Locate each line in the items below that contains the word "values" and copy those lines.

Entries drawn from a collection
···

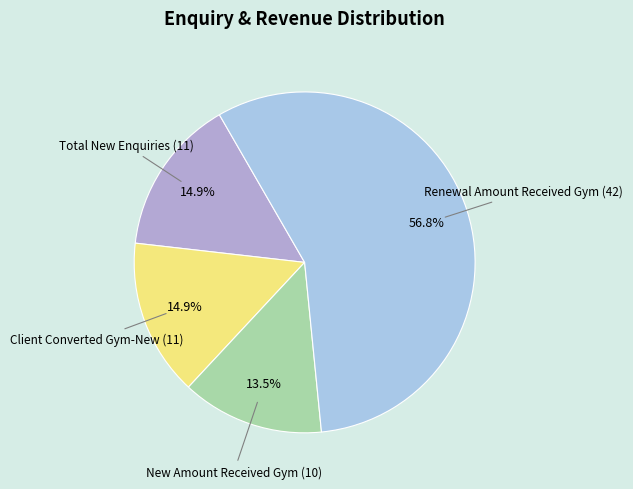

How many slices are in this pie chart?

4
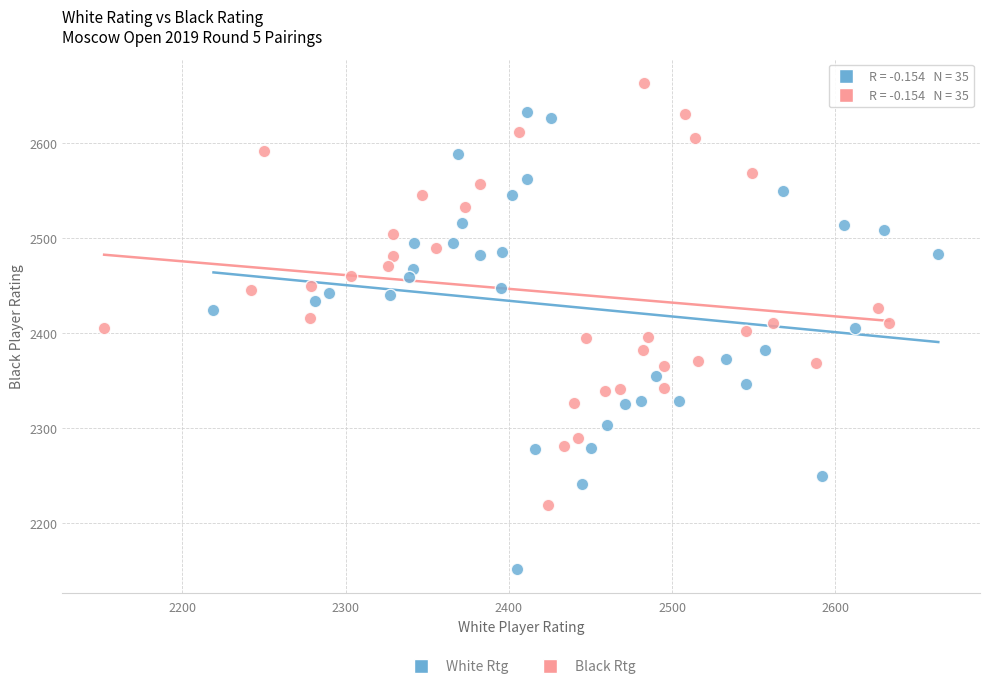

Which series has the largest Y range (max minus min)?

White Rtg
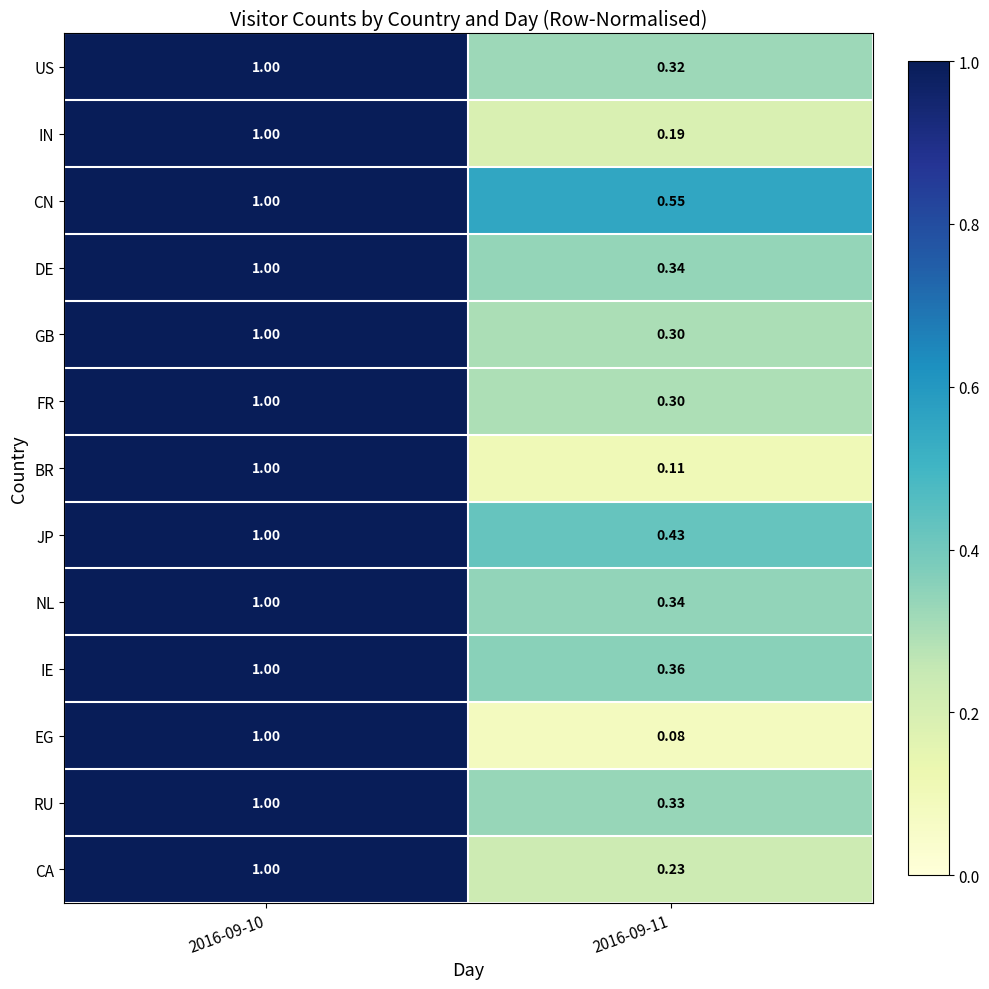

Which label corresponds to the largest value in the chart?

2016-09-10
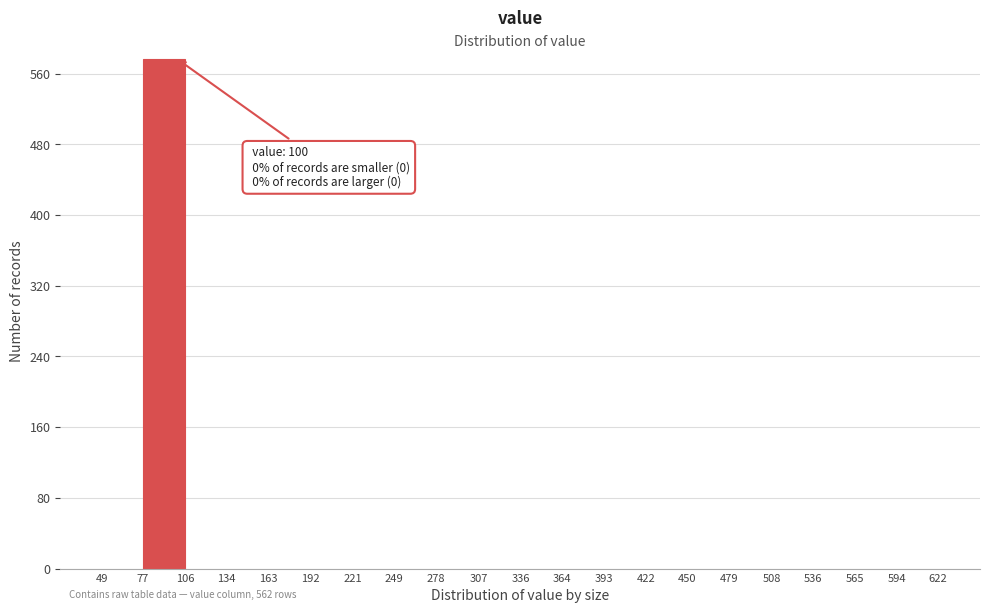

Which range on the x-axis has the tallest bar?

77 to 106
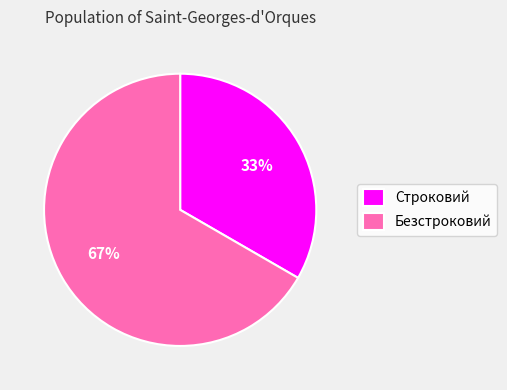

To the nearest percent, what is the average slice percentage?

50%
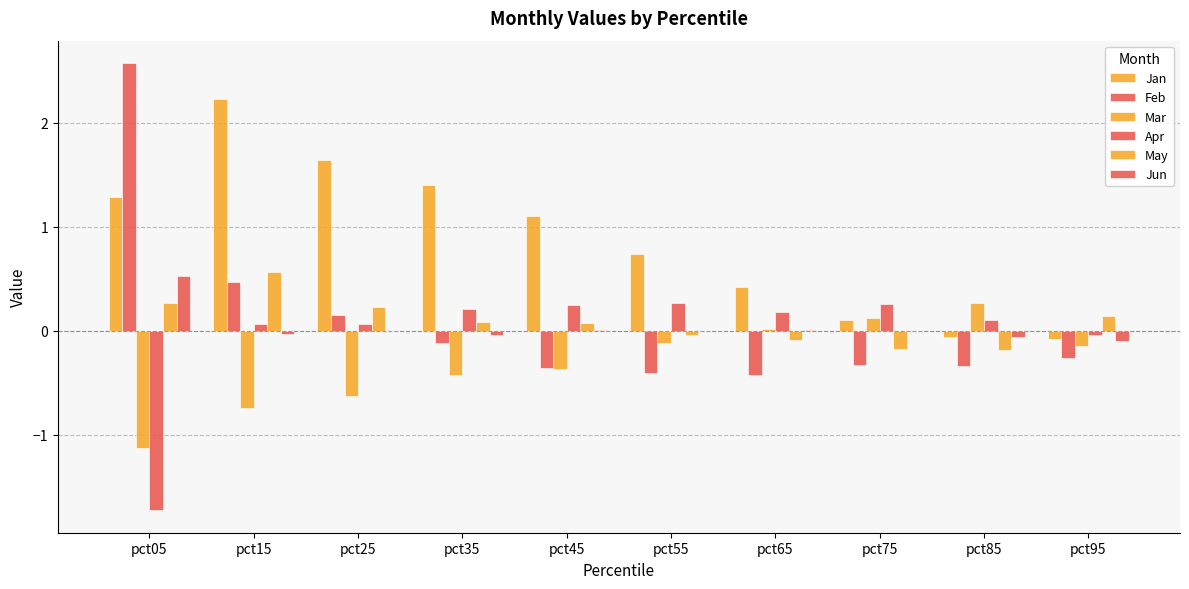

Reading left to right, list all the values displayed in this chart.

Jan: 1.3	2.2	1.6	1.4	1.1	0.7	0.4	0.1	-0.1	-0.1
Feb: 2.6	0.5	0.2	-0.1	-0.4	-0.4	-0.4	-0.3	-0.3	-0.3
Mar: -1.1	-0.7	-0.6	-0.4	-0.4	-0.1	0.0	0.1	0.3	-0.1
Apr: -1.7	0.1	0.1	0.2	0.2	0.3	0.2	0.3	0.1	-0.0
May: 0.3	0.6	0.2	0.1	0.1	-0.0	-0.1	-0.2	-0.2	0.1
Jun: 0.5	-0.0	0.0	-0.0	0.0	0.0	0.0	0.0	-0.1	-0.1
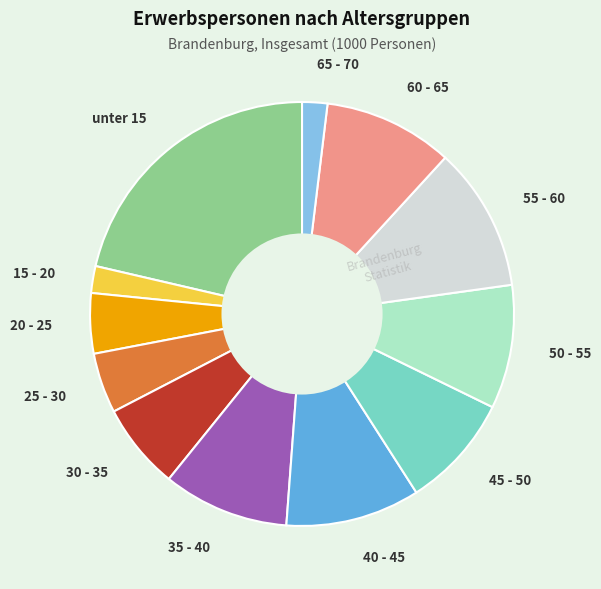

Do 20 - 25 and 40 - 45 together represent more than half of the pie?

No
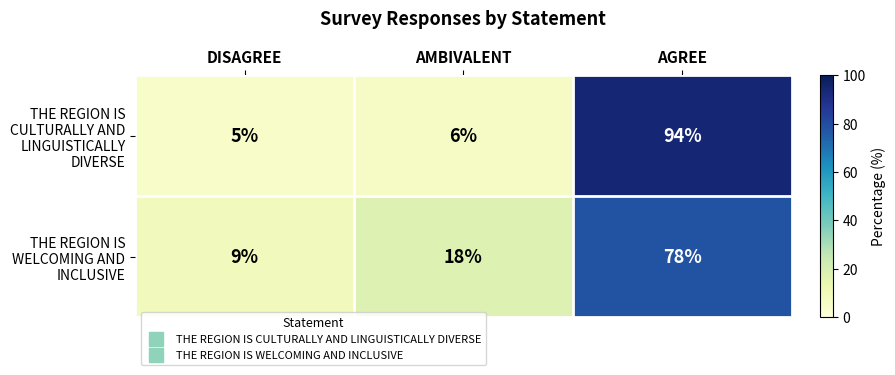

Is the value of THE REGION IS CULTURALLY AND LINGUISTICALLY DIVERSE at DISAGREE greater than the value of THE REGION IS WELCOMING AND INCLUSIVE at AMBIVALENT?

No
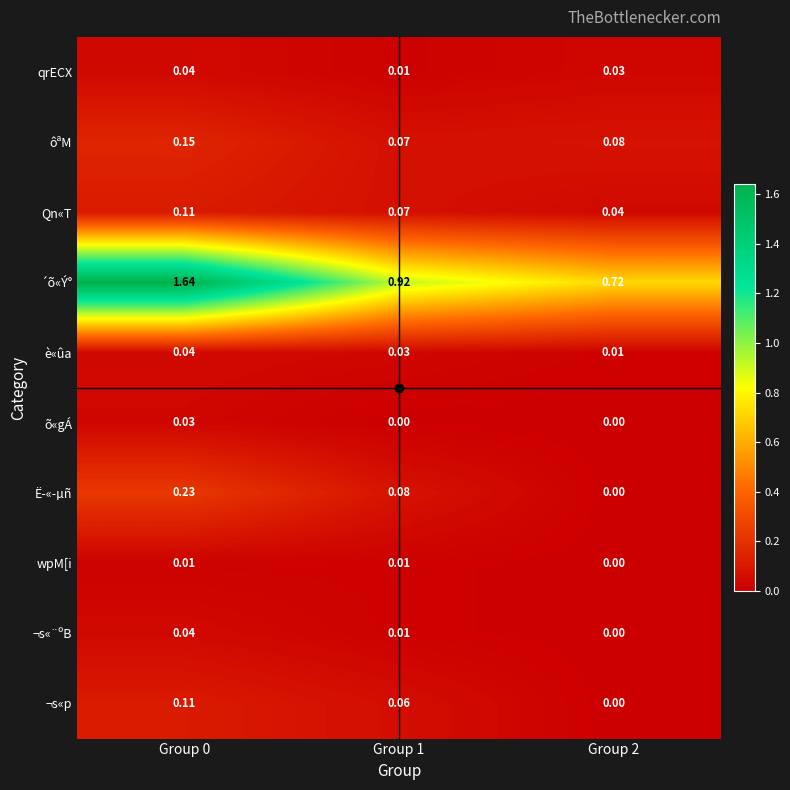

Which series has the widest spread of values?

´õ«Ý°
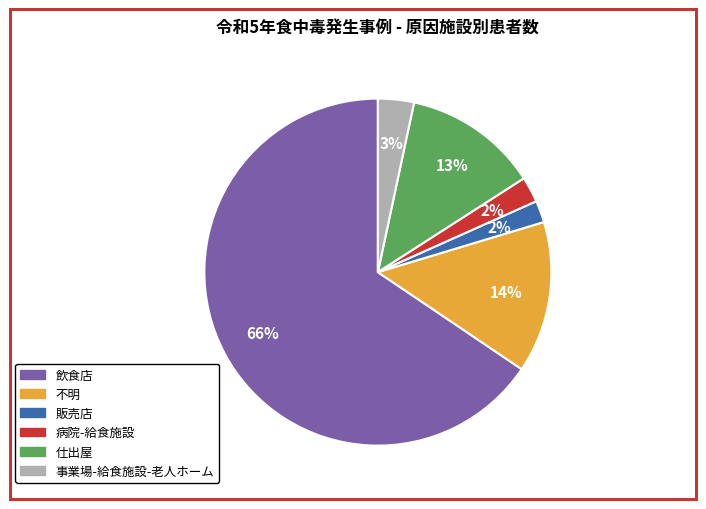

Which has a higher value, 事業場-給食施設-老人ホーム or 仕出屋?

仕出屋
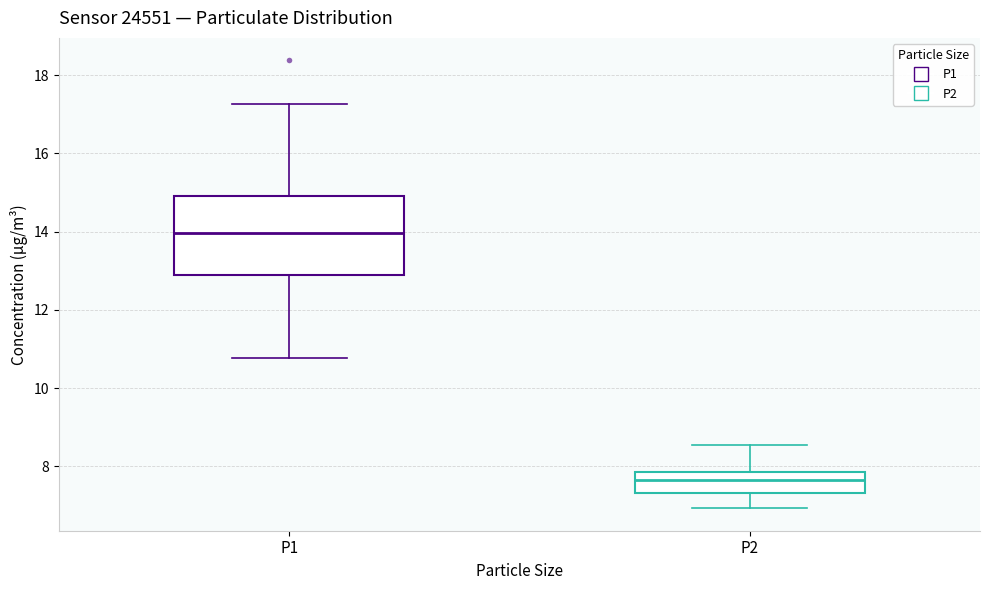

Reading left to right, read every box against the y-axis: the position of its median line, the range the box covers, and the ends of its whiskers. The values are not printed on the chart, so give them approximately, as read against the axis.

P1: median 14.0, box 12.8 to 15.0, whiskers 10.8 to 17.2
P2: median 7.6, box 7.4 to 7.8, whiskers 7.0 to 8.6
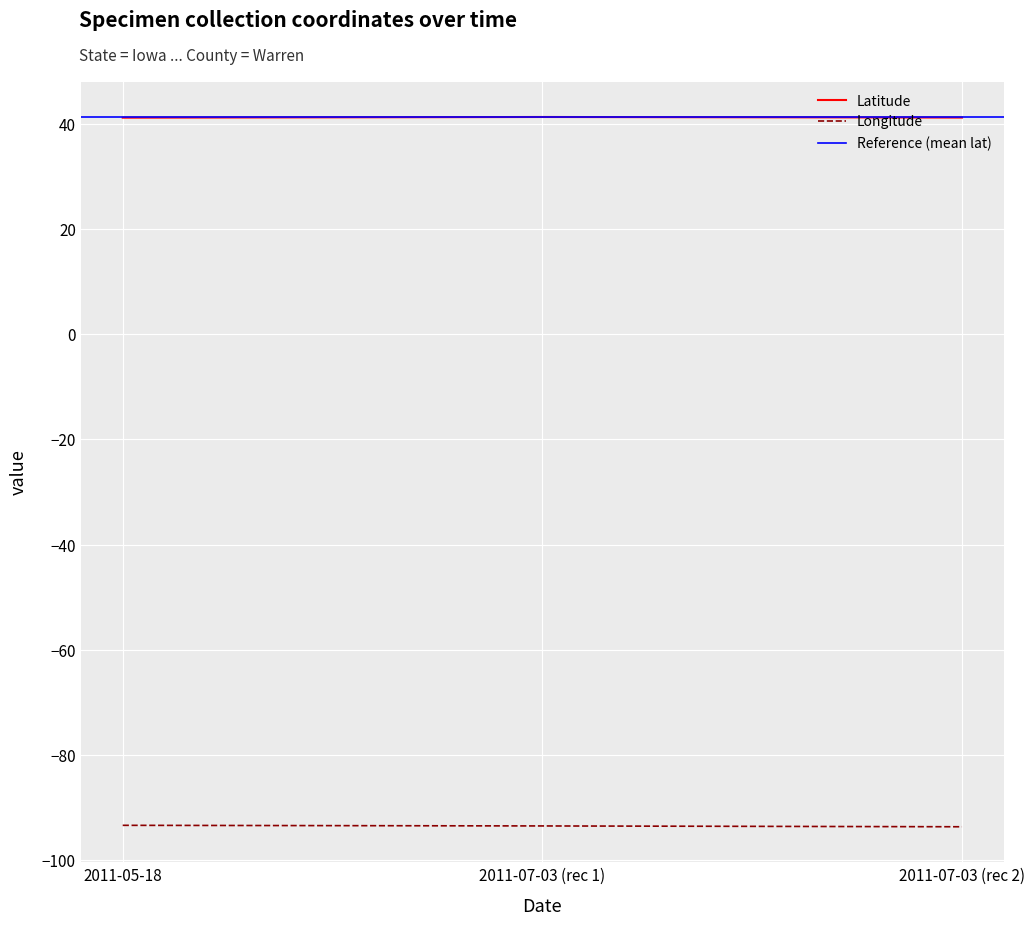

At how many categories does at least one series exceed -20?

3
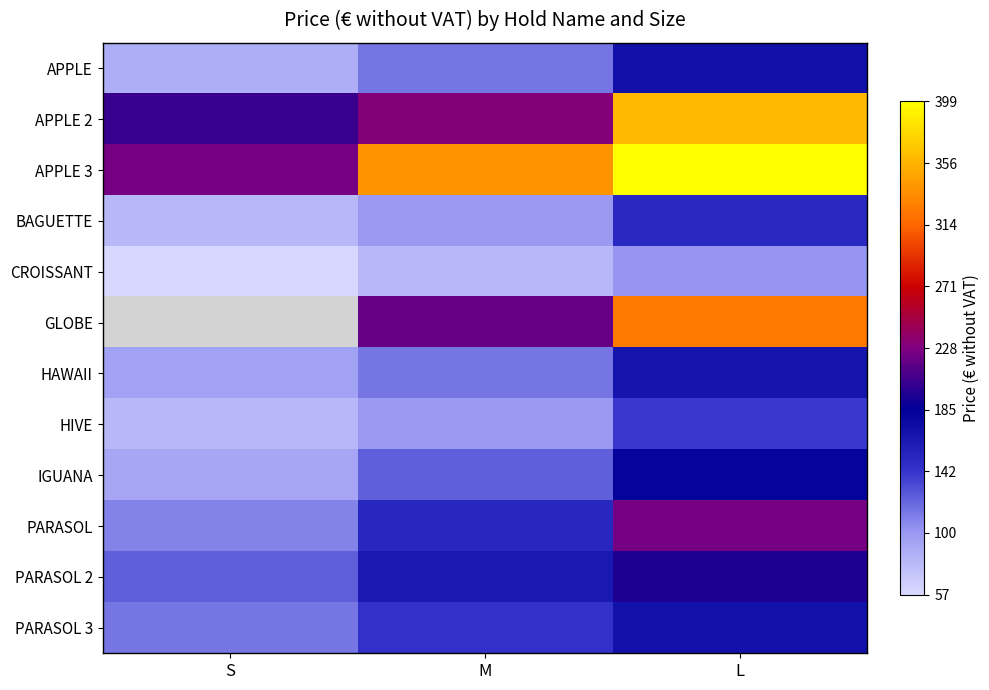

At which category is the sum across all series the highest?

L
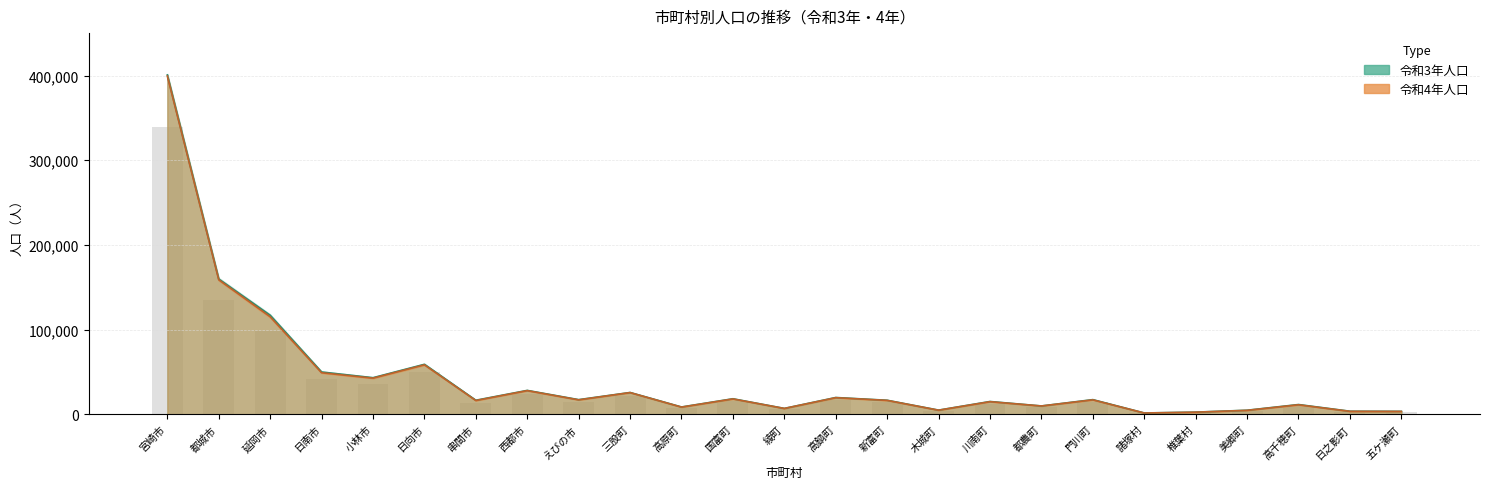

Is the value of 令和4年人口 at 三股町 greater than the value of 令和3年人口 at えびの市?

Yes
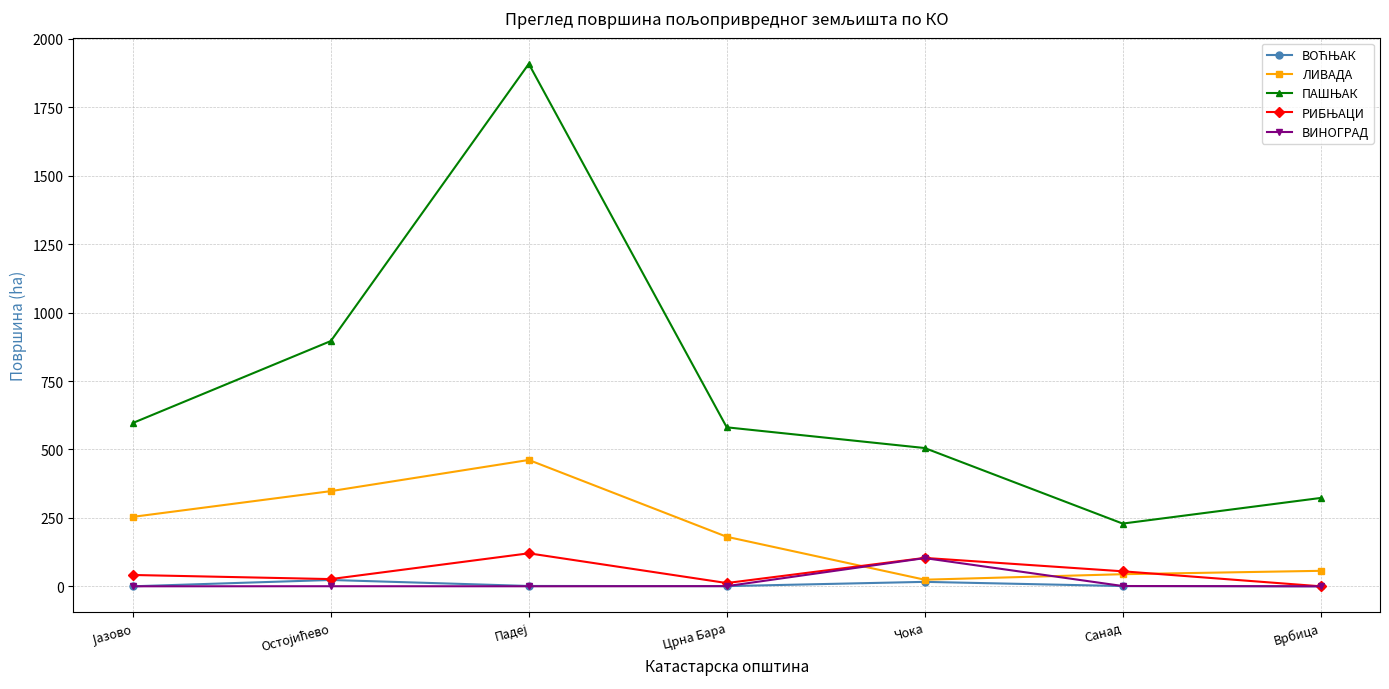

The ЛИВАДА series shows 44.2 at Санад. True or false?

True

···

#### Problem solution
Reading left to right, list all the values displayed in this chart.
Which series has the widest spread of values?
Reading left to right, read every box against the y-axis: the position of its median line, the range the box covers, and the ends of its whiskers. The values are not printed on the chart, so give them approximately, as read against the axis.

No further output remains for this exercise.